Seminars

Informal Seminar: Evaluating Extreme Precipitation Forecasts: A Threshold-Weighted, Spatial Verification Framework for AI and NWP Model Comparison

by Dr Nick Loveday (Bureau of Meteorology, Melbourne, Australia)

Europe/London
Council Chamber

Council Chamber

Description

The rapid rise of AI-based weather prediction (AIWP) models has introduced a compelling alternative to traditional NWP models, offering competitive forecast skill at a fraction of the computational cost for many forecast users. However, rigorously evaluating these models, especially high-impact, extreme precipitation events, remains a significant challenge, particularly when spatial coherence matters and models operate at differing grid resolutions. 

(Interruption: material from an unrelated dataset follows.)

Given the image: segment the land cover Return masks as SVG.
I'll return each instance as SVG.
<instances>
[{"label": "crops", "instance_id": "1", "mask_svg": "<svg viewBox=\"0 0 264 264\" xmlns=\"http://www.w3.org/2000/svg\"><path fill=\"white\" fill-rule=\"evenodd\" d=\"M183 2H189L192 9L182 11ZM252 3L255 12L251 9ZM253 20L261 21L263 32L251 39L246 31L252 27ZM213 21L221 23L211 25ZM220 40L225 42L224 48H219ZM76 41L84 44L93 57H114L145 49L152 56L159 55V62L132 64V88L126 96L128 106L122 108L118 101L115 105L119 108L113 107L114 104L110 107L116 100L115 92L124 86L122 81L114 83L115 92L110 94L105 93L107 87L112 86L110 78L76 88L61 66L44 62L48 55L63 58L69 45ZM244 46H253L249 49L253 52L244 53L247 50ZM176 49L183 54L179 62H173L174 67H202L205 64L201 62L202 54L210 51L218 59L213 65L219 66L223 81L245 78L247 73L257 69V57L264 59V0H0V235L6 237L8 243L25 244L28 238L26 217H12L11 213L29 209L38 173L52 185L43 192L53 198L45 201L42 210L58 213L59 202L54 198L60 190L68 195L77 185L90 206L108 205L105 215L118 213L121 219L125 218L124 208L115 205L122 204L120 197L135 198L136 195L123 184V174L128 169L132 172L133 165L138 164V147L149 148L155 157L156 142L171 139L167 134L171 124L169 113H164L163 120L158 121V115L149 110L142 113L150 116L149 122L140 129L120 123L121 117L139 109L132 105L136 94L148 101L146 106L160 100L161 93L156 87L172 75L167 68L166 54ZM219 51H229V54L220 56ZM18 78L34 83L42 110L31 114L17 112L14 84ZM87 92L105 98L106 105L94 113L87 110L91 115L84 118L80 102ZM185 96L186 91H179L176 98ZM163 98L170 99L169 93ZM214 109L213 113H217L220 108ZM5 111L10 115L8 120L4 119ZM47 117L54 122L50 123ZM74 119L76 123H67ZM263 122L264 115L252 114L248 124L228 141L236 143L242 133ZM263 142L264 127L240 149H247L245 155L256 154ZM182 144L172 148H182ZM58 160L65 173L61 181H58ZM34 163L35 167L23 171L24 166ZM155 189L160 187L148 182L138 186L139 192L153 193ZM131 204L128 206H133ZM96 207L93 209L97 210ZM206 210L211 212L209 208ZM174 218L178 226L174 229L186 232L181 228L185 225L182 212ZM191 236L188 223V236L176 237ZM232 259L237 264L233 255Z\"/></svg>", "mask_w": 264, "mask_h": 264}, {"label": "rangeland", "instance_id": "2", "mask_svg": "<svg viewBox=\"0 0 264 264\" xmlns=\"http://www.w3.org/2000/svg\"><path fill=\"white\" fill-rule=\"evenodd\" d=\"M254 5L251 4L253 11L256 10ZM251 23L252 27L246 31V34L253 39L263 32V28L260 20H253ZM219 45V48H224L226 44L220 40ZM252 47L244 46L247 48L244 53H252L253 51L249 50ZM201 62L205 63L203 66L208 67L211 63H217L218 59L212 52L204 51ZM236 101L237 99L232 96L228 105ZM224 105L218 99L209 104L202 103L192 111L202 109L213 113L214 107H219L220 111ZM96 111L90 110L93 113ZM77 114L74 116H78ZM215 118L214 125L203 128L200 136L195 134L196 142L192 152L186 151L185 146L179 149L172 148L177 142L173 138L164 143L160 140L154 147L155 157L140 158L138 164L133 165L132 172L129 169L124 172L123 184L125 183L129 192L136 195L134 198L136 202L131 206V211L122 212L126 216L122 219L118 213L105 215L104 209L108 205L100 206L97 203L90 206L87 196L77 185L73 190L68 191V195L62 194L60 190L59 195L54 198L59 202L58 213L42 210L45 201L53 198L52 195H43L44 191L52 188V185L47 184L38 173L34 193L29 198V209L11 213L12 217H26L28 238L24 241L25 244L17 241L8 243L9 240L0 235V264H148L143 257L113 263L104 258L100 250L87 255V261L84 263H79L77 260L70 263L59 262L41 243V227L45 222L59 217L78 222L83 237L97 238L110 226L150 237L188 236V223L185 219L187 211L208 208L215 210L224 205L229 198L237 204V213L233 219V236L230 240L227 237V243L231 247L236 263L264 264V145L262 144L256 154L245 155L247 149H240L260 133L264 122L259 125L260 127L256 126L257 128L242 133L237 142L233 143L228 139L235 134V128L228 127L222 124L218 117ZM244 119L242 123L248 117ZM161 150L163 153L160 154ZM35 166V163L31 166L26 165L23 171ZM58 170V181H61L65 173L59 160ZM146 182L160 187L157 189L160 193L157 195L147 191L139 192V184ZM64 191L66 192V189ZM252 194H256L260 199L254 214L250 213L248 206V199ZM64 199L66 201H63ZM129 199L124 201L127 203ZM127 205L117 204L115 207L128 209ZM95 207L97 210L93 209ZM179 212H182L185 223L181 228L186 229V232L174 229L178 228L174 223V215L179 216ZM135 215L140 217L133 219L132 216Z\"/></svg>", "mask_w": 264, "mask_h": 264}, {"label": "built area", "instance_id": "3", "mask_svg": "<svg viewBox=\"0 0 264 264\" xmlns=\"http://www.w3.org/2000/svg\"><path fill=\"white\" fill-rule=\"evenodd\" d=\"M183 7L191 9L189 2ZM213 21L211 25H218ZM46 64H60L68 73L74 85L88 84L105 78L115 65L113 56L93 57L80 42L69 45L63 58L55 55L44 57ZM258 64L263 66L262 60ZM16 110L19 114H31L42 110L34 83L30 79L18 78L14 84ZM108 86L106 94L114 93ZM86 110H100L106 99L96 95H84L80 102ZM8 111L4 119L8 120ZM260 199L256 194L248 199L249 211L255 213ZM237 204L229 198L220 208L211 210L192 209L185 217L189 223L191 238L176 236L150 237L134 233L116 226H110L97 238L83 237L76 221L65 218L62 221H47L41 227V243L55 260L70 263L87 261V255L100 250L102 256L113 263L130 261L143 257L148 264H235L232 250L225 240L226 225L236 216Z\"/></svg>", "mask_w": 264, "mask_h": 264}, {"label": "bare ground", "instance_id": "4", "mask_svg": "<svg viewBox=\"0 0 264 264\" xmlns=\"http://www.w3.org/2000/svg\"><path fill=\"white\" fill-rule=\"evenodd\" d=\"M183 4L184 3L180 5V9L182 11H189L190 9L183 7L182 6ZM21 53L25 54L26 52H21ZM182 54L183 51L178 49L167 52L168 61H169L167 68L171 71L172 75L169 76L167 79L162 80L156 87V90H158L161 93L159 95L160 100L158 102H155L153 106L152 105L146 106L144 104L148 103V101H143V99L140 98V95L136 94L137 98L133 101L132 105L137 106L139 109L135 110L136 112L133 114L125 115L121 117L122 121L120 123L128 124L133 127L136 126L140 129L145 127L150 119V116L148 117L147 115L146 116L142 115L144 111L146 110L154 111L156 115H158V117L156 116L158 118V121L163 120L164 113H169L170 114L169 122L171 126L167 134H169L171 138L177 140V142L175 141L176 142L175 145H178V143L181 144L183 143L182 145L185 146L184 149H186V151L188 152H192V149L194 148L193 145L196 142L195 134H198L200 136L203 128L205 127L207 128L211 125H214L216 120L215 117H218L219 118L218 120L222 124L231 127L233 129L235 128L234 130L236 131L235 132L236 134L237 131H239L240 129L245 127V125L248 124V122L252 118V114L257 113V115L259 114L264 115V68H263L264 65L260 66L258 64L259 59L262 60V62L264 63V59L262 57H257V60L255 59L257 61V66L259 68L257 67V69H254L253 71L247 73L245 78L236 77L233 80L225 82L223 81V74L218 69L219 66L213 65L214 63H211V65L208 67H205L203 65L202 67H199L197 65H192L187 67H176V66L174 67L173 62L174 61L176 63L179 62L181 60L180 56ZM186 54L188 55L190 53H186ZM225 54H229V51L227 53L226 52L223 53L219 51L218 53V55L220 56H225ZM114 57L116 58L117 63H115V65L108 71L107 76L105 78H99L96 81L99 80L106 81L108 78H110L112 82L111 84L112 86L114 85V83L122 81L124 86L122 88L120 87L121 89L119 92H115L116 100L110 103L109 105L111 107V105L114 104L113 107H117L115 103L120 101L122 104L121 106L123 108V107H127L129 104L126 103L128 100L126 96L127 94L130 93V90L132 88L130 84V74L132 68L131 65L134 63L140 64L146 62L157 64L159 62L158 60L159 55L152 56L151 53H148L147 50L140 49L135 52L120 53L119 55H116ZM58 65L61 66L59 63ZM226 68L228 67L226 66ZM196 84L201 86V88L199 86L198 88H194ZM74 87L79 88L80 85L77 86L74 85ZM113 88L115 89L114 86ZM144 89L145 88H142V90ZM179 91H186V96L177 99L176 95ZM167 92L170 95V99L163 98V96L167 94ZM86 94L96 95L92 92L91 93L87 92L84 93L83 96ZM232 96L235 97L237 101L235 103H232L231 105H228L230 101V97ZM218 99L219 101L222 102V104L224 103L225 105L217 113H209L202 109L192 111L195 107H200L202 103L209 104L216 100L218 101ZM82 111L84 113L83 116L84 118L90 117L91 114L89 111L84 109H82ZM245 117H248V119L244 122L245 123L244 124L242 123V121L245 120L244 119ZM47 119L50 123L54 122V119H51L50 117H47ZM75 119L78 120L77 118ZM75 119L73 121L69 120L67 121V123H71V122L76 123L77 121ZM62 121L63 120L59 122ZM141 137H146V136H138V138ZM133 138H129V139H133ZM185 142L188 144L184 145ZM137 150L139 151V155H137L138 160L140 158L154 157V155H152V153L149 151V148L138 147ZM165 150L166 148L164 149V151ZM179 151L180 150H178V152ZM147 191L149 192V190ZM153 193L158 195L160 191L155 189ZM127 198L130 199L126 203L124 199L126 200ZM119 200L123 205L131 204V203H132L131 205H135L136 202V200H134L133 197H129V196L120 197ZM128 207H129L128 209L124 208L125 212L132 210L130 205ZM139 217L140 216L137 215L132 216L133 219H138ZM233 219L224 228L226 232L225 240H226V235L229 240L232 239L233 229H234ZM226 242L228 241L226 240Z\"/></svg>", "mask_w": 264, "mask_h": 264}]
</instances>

This talk presents a verification framework designed to address these challenges. The approach integrates spatial verification methods with proper scoring rules, extending the established High-Resolution Assessment (HiRA) framework through the incorporation of threshold-weighted proper scores. This combination enables user-oriented evaluation that reflects how some operational meteorologists interpret forecasts and how simple post-processing systems may use them in practice. 

A key feature of the framework is its flexibility: by allowing users to assign varying weights to different decision thresholds, it supports targeted evaluation of extreme events or other important decision thresholds.  The framework is applied to evaluate an AIWP model against a high-resolution NWP model, offering insights into how their ability to predict extreme precipitation varies.